“La mia prima-primissima bicicletta da corsa? Una Branca. Felice Branca da Magnago era un telaista, meccanico della Filotex e anche della Nazionale italiana. Poi soltanto Colnago”.
“Da neoprofessionista, ai vecchi corridori davo del lei, ai campioni aggiungevo un signor. Signor Gimondi, premettevo, le poche volte in cui osavo rivolgermi direttamente a lui. Ma la corsa, per me, è sempre stata la corsa. E in un campionato italiano indoor, nella prova a eliminazione, mi ritrovai al duello finale proprio contro Gimondi. Volevo vincere. E potevo vincere. A differenza di Gimondi, che pure in pista andava forte, io ero cresciuto sulla pista, prima quella di Busto Garolfo, poi frequentando anche quella del Vigorelli. M’impegnai al massimo e vinsi la volata finale, alla grande, con dieci-quindici metri di vantaggio. Poi raggiunsi il mio box, ansioso di vedere le facce felici dei miei compagni. Invece c’era un’aria pesante, un silenzio imbarazzato, i musi lunghi. Enrico Paolini mi sussurrò che cosa avessi combinato. E io, sereno, candido, ingenuo, gli risposi che avevo vinto. Sì, mi disse, ma così, su Gimondi, adesso gli devi chiedere scusa. Scusa di che?, non capivo, non sapevo, non sapevo che ci fossero gerarchie, o almeno modalità da rispettare. Allora mi feci forza, andai da Gimondi, era di spalle, gli dissi ‘signor Gimondi’, lui si voltò, ‘ah, sei tu, giovane’, e così mi scusai”.

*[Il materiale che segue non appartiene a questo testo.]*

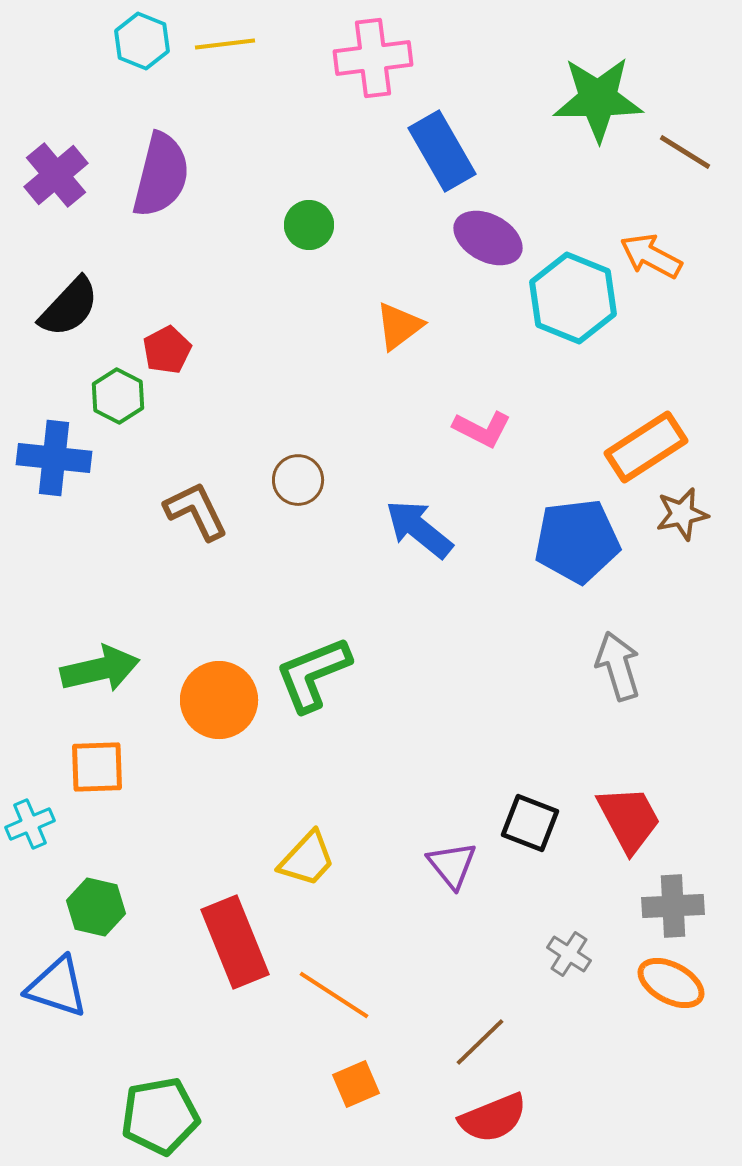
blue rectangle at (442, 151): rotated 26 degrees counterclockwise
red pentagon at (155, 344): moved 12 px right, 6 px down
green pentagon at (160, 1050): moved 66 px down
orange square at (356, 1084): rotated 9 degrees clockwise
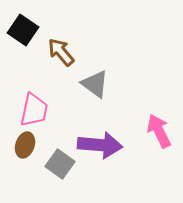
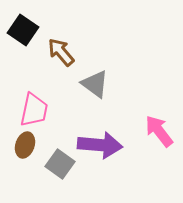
pink arrow: rotated 12 degrees counterclockwise
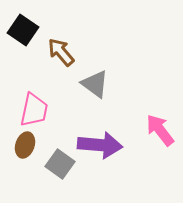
pink arrow: moved 1 px right, 1 px up
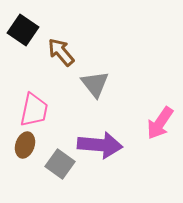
gray triangle: rotated 16 degrees clockwise
pink arrow: moved 7 px up; rotated 108 degrees counterclockwise
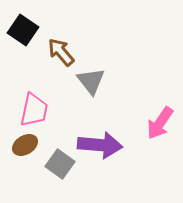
gray triangle: moved 4 px left, 3 px up
brown ellipse: rotated 40 degrees clockwise
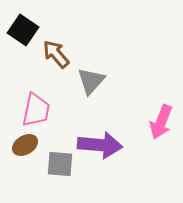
brown arrow: moved 5 px left, 2 px down
gray triangle: rotated 20 degrees clockwise
pink trapezoid: moved 2 px right
pink arrow: moved 1 px right, 1 px up; rotated 12 degrees counterclockwise
gray square: rotated 32 degrees counterclockwise
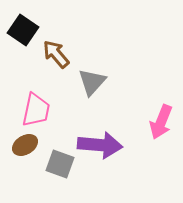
gray triangle: moved 1 px right, 1 px down
gray square: rotated 16 degrees clockwise
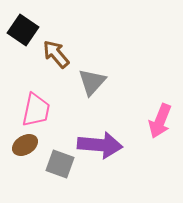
pink arrow: moved 1 px left, 1 px up
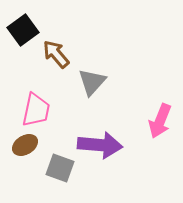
black square: rotated 20 degrees clockwise
gray square: moved 4 px down
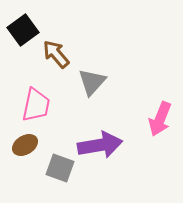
pink trapezoid: moved 5 px up
pink arrow: moved 2 px up
purple arrow: rotated 15 degrees counterclockwise
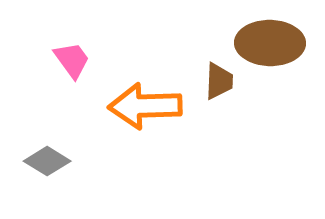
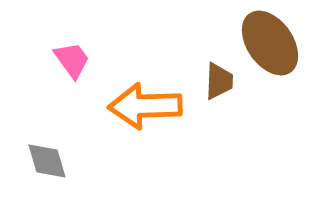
brown ellipse: rotated 54 degrees clockwise
gray diamond: rotated 42 degrees clockwise
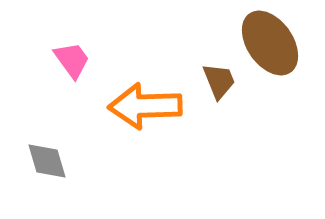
brown trapezoid: rotated 24 degrees counterclockwise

“Da allora, fra me e Gimondi, s’instaurò un bel rapporto. Quando vinsi il Mondiale a Goodwood nel 1982, in tv, con il mitico Adriano De Zan, c’era proprio Gimondi, e Gimondi esaltò la mia volata. Chissà se si ricordava di quella volta al Vigorelli. Io dico di sì”.

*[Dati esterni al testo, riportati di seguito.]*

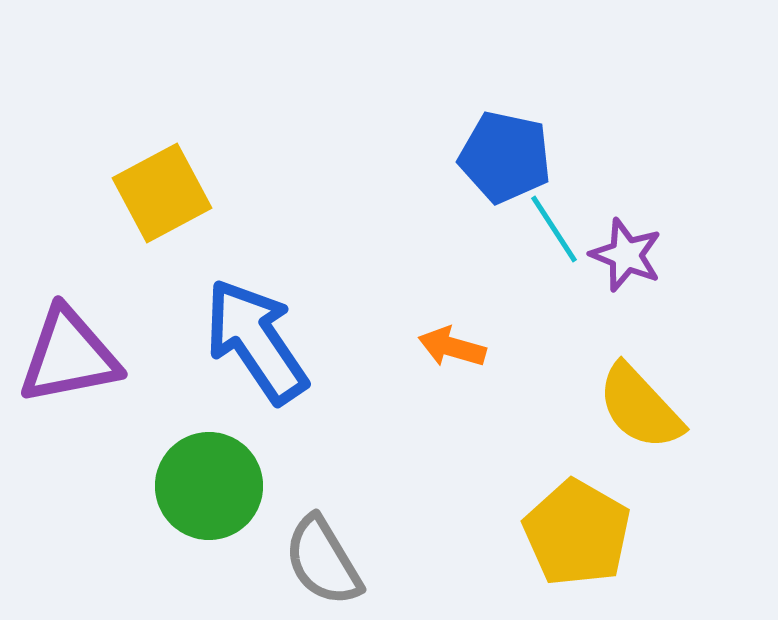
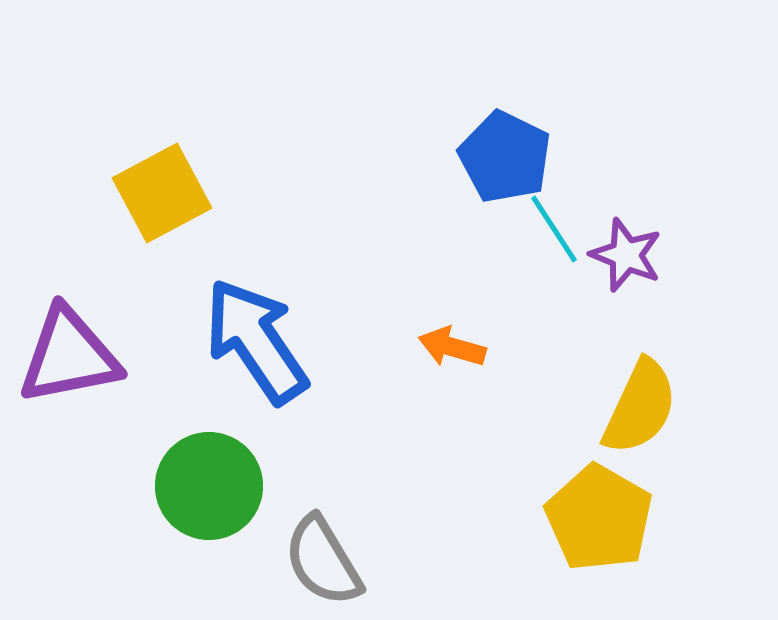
blue pentagon: rotated 14 degrees clockwise
yellow semicircle: rotated 112 degrees counterclockwise
yellow pentagon: moved 22 px right, 15 px up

“Nelle tasche? Quando passai professionista, non esistevano barrette, gel e integratori, ma tartine, panini e frutta. Nelle tappe più lunghe, anche per variare un po’, dall’ammiraglia mi passavano una sacchetta ‘speciale’. Mario Beccia non resistette alla curiosità e mi chiese che cosa ci fosse dentro, chissà che cosa s’immaginava. Presi la sacchetta, estrassi un panino, dentro c’erano tonno e cipolline, lo divisi a metà e gli dissi che, a questo punto, se lo doveva mangiare. La tappa prevedeva un arrivo in salita. Quel giorno, invece di scattare e attaccare, Mario, che era un bravo scalatore, si staccò e arrivò fra gli ultimi. Il giorno dopo gli domandai che cosa gli fosse successo e lui si sfogò contro ‘quelle maledette cipolline che continuavano a tornarmi su’”.
“Non ho rimpianti. Ma se potessi tornare indietro, correrei almeno un Tour de France e qualche Giro delle Fiandre. Il Tour non per la generale, ma per le tappe e magari la maglia a punti. Il Fiandre perché il suo pavè è più abbordabile rispetto a quello della Roubaix”.
“In quegli anni il ciclismo italiano era il centro del mondo. Il Giro aveva la stessa importanza del Tour, i corridori stranieri venivano ingaggiati dalle nostre squadre, la nostra Nazionale era sempre la squadra da battere. E i miei sponsor preferivano che io corressi in Italia più che all’estero”.
“Ero abituato a vincere venti, trenta, anche quaranta corse l’anno. Quando cominciai a vincere di meno, allenamenti e corse mi pesarono di più. E mi passò la voglia. Così, è vero che smisi a trentatrè anni, ma è anche vero che avevo cominciato a diciannove. E quattordici anni di professionismo, il professionismo di quei tempi, in cui il Giro d’Italia era di oltre quattromila chilometri, non erano pochi”.
“Dopo vent’anni di corse da corridore e trenta di corse da direttore e manager, mi godo la libertà. Ma i giorni in cui si corrono la Sanremo e il Fiandre, la Roubaix, che pure non amo, e la Liegi, il Mondiale e il Lombardia..., mia moglie non mi propone gite o visite, non fissa appuntamenti o impegni. Mia moglie sa”.
Frammenti, impronte, schegge. Ricordi, racconti, confidenze. Un’ora e mezza volate via. Beppe Saronni, l’altra sera a Ovada, grazie agli Amici del Borgo.